A jovem artista também conheceria nomes influentes da literatura, como os ícones beat William Burroughs e Allen Ginsberg (que a confundiu com um “menino bonito”), e das artes plásticas e dramáticas, em especial os habitués do restaurante Max's Kansas City, um dos pontos descolados de Nova York na época, onde Robert acreditava que poderiam se inserir mais facilmente no círculo de Andy Warhol, expoente da pop art e um dos frequentadores vip do local.
Após algumas leituras públicas com o suporte do guitarrista Lenny Kaye – em que fundiam poesia e rock and roll – e elogiadas atuações no teatro, Patti se sentiria mais à vontade para cantar suas composições, e logo formaria uma banda com o próprio Lenny mais o pianista Richard Sohl. Com esse line-up, e contando com a ajuda de Tom Verlaine (Television) na segunda guitarra, gravariam o primeiro compacto no lendário Electric Lady Studios, de Jimi Hendrix.
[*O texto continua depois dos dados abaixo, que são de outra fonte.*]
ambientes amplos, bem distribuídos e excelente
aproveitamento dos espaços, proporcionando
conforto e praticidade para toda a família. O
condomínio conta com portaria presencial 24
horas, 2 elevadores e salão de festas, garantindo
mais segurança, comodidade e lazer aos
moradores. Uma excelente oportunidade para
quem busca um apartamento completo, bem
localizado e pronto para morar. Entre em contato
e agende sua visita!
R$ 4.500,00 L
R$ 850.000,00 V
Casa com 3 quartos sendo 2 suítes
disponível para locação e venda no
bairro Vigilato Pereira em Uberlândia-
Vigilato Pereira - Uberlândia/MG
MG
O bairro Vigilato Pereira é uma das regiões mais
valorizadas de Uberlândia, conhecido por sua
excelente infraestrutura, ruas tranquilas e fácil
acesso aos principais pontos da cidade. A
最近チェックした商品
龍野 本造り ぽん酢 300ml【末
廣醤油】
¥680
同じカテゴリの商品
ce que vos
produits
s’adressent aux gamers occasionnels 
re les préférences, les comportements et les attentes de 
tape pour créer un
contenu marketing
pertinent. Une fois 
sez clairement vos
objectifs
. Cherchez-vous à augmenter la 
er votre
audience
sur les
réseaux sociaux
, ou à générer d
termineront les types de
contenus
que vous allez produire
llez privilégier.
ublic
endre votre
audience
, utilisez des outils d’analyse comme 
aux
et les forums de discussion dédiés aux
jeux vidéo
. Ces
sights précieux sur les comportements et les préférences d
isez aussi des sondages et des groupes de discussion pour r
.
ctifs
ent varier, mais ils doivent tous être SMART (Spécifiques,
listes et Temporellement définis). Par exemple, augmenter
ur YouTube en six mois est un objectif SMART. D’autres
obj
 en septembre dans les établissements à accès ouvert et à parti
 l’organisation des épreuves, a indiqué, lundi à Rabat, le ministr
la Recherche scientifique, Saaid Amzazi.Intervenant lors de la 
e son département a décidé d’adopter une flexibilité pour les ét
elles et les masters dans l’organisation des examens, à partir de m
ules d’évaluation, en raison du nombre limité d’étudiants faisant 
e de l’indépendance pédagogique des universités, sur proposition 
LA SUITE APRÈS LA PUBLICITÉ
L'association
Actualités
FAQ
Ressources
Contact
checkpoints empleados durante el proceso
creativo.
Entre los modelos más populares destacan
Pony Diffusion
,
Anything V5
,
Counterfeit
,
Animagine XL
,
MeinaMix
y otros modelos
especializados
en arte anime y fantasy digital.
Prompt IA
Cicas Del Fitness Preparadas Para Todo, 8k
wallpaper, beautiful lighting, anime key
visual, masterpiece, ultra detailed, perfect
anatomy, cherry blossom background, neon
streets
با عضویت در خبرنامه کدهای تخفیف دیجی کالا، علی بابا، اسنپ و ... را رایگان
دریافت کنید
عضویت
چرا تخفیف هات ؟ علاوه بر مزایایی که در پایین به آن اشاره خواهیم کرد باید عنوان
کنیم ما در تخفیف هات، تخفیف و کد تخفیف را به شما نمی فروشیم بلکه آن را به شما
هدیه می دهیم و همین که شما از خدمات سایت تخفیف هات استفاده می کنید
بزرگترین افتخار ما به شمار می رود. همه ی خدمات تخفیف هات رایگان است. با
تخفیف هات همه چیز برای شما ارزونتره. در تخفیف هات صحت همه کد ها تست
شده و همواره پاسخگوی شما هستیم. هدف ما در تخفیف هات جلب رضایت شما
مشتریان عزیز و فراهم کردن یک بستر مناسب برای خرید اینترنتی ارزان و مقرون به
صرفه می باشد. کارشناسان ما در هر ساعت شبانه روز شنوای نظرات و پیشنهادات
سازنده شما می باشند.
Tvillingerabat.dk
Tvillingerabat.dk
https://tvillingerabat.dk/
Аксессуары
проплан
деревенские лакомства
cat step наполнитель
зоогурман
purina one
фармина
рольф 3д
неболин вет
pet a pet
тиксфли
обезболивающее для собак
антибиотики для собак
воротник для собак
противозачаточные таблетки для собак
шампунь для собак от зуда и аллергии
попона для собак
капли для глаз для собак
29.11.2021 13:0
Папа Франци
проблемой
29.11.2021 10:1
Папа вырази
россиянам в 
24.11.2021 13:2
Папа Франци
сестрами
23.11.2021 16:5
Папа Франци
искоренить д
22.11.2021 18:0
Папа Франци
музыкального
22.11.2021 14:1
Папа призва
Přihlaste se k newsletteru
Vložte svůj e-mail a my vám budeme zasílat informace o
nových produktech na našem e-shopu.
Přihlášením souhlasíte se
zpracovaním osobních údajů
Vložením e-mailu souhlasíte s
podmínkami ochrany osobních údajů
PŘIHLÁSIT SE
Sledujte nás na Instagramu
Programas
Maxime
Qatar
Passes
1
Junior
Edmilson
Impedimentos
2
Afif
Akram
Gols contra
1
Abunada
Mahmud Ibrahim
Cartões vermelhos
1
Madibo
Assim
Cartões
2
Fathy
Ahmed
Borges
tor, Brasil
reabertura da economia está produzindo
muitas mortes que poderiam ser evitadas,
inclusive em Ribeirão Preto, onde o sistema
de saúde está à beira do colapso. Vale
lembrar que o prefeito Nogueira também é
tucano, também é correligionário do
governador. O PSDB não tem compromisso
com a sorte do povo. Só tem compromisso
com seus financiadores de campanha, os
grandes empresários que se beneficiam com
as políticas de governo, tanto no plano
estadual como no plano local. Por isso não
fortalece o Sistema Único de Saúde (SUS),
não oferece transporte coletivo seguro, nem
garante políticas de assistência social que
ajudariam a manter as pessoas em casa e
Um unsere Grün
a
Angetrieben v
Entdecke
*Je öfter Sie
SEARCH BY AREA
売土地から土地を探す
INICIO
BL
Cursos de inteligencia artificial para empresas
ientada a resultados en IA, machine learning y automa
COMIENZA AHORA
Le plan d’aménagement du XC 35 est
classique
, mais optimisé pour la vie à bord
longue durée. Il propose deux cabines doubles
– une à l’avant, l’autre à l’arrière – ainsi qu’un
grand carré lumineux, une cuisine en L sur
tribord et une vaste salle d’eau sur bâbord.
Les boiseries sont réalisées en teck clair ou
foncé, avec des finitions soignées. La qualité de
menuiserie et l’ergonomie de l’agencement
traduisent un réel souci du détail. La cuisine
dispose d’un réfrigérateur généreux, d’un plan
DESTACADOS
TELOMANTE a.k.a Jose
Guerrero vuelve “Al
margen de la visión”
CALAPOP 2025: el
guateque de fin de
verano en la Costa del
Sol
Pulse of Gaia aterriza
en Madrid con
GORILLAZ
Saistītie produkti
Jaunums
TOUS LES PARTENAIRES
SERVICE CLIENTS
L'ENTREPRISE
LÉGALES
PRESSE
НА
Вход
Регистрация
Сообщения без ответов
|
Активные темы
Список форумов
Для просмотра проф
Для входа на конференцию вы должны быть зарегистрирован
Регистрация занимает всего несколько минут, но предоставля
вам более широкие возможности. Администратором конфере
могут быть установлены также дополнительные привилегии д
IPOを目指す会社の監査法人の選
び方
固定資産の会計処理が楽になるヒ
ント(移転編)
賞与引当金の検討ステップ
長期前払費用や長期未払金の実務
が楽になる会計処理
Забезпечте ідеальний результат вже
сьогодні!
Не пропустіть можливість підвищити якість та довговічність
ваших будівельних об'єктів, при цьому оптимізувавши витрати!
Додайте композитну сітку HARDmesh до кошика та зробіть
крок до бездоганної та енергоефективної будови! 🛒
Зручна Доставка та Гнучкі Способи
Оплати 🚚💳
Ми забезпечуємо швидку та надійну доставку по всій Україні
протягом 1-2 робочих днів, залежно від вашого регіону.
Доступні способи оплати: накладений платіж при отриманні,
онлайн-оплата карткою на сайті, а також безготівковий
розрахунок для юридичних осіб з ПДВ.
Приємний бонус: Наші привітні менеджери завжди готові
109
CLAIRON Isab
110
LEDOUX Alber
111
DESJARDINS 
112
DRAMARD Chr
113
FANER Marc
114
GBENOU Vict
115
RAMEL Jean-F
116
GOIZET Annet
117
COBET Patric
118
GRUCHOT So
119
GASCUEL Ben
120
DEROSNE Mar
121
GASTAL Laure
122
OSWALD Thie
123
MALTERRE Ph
“Temíamos que [o rock] perdesse seu propósito, que caísse em mãos aburguesadas, que patinasse no lodo do espetáculo, das finanças e da complexidade técnica insossa. (...) Nós pegaríamos em armas, as armas da nossa geração, a guitarra elétrica e o microfone”, idealizava Patti, antecipando a estética punk com o álbum “Horses”, de 1975.
Nessa época, Patti e Robert já não eram mais um casal, porém a admiração e a colaboração artística entre ambos permaneceram. Subsidiado pelo namorado – o mecenas e colecionador de arte Sam Wagstaff –, Robert pôde se aprofundar em seu trabalho com a fotografia, vindo a produzir algumas das fotos dos primeiros discos da cantora e ganhando notoriedade ao retratar desde famosos até o universo sadomasoquista/gay. Patti, por sua vez, após relacionamentos com o dramaturgo Sam Shepard e com o tecladista Allen Lanier, do Blue Öyster Cult, se casaria com Fred “Sonic” Smith, ex-guitarrista do MC-5.
A despeito de toda a agitação do período em que os dois protagonistas viveram juntos, “Só Garotos” não é um livro alegre, e dificilmente seria de outra forma, dadas as circunstâncias que levaram Patti a escrevê-lo. “Eu, destinada a viver, ouvindo atentamente um silêncio que demoraria uma vida para expressar”. Robert, em seus últimos meses de vida, criaria a fundação que leva seu nome, com o intuito de promover a fotografia como arte e apoiar pesquisas de combate à Aids.